Молодые и глупые утки были теперь в моём подчинении: во вновь устроенном гвалте они теперь выяснили вопрос: стоит ли отправиться тотчас же, или надо отдохнуть, подкрепив ослабевшие силы. Мне пришлось даже вмешаться: вовсе не хотелось мне находиться во власти уставших и шатающихся от слабости птиц, способных случайно сбросить меня на землю. Тем более что я должен был окончательно опробовать и подготовить созданную конструкцию: чтобы ни одна нитка не дала сбоя, подвергнув меня страшной непредвиденной опасности.
И тут я приступаю к главной части своего рассказа: описанию великой миссии, выпавшей на мою долю. То, что она именно выпала, а не стала праздником или торжественным зрелищем: я могу утверждать абсолютно авторитетно: забравшись в собранный костюм, я напоследок бросил прощальный взгляд на родное болото, которое вряд ли когда-нибудь мне предстояло увидеть. Но где же были рукоплескания, где были торжественные проводы величайшего лягушачьего гения и изобретателя всех времён и народов, готовившегося покорить новую стихию? С прискорбием сообщаю: не было их, и все позднейшие громогласные заявления и восторги есть лишь наглая ложь и попытка примазаться к чужой славе.

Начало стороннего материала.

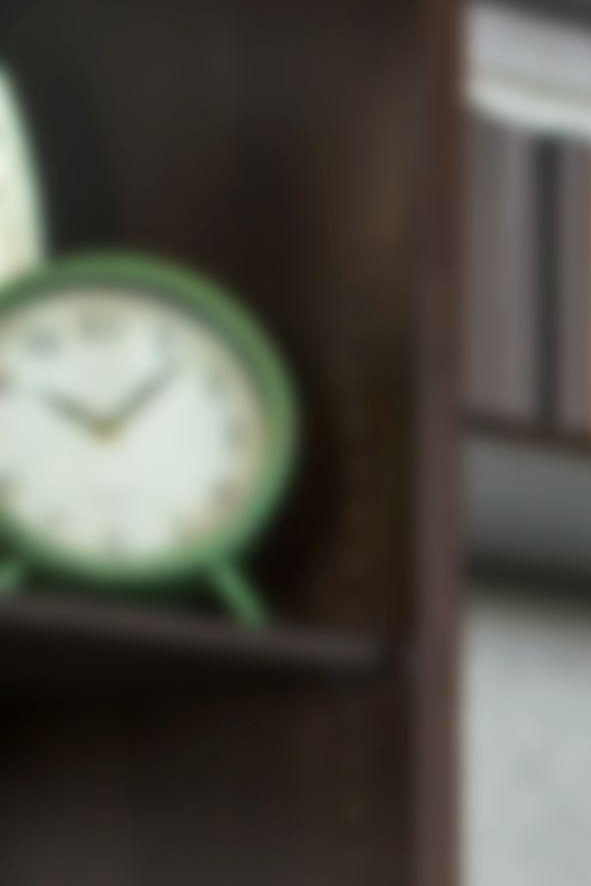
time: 10:07
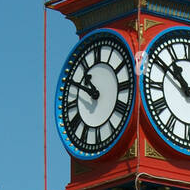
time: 10:49
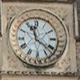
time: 11:21
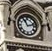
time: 11:12
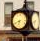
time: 6:41
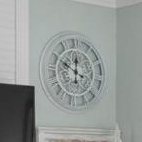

Лишь две или три трусливые квакушки издали с безопасного расстояния следили за непонятной им суетой, и в самый последний момент – когда уже мои лапы и брюхо оторвались от земли: неподалёку из-под воды показалась чья-то любопытная морда. Глаза в ужасе раскрылись – оценивая непонятную ситуацию – и последним отблеском оказалась ушедшая в сторону тень, потому что последовавший резкий рывок сразу сбил и отставил в сторону все остальные образы и впечатления.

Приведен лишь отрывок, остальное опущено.